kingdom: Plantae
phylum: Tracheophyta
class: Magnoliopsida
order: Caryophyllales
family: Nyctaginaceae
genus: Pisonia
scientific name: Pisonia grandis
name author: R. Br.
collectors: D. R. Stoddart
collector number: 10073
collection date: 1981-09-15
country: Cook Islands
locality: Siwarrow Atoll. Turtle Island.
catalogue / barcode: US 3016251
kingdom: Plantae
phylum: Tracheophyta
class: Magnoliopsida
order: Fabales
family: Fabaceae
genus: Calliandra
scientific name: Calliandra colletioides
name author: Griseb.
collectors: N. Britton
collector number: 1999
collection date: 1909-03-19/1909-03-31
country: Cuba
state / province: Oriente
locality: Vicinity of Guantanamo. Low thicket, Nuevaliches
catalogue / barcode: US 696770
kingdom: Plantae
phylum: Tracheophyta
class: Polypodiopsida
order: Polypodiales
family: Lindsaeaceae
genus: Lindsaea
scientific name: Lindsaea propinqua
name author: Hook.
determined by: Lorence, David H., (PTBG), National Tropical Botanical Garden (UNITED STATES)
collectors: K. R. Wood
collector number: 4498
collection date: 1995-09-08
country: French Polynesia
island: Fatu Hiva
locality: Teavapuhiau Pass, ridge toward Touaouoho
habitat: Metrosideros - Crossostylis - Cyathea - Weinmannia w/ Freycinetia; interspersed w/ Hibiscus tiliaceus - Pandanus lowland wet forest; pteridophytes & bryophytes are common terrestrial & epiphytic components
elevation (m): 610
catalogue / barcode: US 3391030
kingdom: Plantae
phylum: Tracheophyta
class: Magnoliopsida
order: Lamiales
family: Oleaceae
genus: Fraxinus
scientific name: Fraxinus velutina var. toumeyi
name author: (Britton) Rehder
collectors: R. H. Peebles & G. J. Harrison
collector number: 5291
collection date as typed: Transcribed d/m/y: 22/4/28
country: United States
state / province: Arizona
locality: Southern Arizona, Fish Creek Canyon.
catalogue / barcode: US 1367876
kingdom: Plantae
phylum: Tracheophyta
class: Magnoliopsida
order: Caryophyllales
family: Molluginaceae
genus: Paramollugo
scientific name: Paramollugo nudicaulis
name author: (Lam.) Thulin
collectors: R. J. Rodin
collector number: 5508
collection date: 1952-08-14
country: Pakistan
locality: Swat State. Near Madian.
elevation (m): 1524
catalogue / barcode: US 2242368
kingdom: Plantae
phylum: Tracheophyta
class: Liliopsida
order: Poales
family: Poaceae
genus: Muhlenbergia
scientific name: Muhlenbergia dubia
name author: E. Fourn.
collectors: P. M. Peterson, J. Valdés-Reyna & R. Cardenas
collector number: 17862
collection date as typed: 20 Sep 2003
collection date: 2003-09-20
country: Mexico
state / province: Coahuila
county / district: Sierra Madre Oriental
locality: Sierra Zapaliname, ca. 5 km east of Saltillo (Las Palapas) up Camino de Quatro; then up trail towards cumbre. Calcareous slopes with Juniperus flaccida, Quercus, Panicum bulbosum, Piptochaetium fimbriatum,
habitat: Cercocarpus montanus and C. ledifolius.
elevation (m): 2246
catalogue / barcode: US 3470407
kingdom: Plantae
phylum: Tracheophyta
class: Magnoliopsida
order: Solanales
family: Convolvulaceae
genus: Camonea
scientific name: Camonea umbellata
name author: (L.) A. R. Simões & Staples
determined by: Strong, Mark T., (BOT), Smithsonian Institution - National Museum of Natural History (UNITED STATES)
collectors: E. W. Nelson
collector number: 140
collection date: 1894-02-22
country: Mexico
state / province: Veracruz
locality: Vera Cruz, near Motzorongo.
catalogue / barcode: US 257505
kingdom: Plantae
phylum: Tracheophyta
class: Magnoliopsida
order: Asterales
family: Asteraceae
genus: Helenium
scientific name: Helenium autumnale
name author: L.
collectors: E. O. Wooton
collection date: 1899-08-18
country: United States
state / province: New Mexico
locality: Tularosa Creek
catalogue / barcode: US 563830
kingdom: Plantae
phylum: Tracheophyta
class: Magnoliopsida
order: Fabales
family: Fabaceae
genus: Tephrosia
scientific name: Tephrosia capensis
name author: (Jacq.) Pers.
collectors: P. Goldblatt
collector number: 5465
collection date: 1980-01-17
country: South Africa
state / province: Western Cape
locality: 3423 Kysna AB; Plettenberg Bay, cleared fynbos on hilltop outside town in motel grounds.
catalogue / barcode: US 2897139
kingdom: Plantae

============================================================

Copy out the part of the data that opens with the line containing "name author: (L.) A. R. Simões & Staples" and closes with the one containing "catalogue / barcode: US 257505", swapping "locality" for "site" and leaving everything else as it is.

◆ Task output ◆
name author: (L.) A. R. Simões & Staples
determined by: Strong, Mark T., (BOT), Smithsonian Institution - National Museum of Natural History (UNITED STATES)
collectors: E. W. Nelson
collector number: 140
collection date: 1894-02-22
country: Mexico
state / province: Veracruz
site: Vera Cruz, near Motzorongo.
catalogue / barcode: US 257505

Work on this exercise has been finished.